Exercise prompt: Please say whether each of these statements agrees with the text on choosing the site of the nation's capital, answering yes or no and quoting the deciding words: (a) By 1789, mostly Northern states had paid off their war debts. (b) The bargain over the capital was struck at a dinner in Manhattan. (c) Maryland and Pennsylvania were to cede land for the federal district.

[[ Extract provided, beginning ]]

By the mid-1700s, plantations using slave labor were in operation in the land that constitutes today's D.C. But the story of race and the nation's capital takes center stage when, shortly after the adoption of the U.S. Constitution, discussions began about where to locate the constitutionally mandated seat of government.
In 1790, the new government had more to worry about than where to locate the capital. Financing of the Revolutionary War had been the responsibility of the states, and most of them had gone into debt to support the fight for independence. By 1789 some of the states, mostly in the South, had paid off their debts, but others, mostly Northern states, remained dangerously in the red. Treasury Secretary Alexander Hamilton wanted the federal government to assume the remaining war debt; it not only would relieve the states of their fiscal burdens, but also contribute to "national unity and the strengthening of the federal government." Southern states objected; they had paid their debts and objected to a bailout of the deadbeat North. In addition, states-rights partisans such as Thomas Jefferson feared that assuming the war debt would strengthen the federal government too much.
The issue was resolved in a quiet dinner in Manhattan between Jefferson, Hamilton, and James Madison. Hamilton reminded his Virginia colleagues that Pennsylvania, a hotbed of abolitionist sentiment, was making a strong push to be the site of the permanent capital. With the national government bathed in such a radical atmosphere, slavery could be threatened throughout the nation. At the dinner a plan was hatched: the Virginians would urge the South to support assumption while Hamilton would convince the North to agree to locate the capital in slave territory. The three carried out their parts of the bargain, and Congress decided to place the capital on the Potomac River, with land for the federal district to be ceded by Maryland and Virginia.

[[ Extract provided, end ]]
[[ Extracted data, beginning ]]

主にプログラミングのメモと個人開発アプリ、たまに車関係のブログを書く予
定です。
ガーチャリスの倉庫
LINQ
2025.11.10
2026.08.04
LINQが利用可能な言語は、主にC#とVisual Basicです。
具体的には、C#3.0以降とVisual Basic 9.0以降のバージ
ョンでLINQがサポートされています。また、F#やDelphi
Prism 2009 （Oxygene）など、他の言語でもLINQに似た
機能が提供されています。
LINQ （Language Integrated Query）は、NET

[[ Extracted data, end ]]
[[ Extracted data, beginning ]]

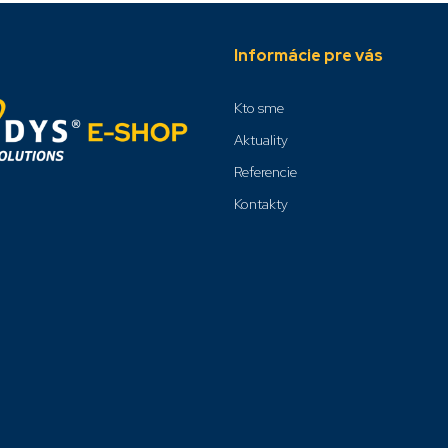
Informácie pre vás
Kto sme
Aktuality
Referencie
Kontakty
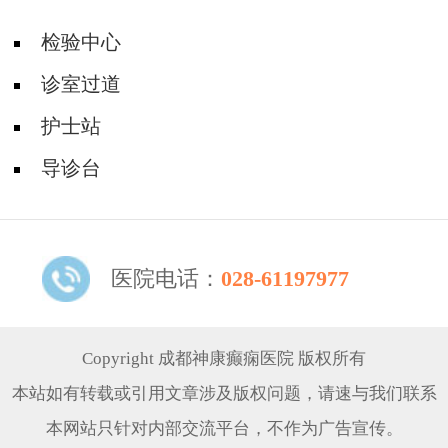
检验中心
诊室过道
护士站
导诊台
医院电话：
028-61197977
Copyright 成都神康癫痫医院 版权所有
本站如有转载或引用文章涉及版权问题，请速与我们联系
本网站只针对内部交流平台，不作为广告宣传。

[[ Extracted data, end ]]

Answer area:
(a) No: "By 1789 some of the states, mostly in the South, had paid off their debts, but others, mostly Northern states, remained dangerously in the red."
(b) Yes: "The issue was resolved in a quiet dinner in Manhattan between Jefferson, Hamilton, and James Madison."
(c) No: "with land for the federal district to be ceded by Maryland and Virginia."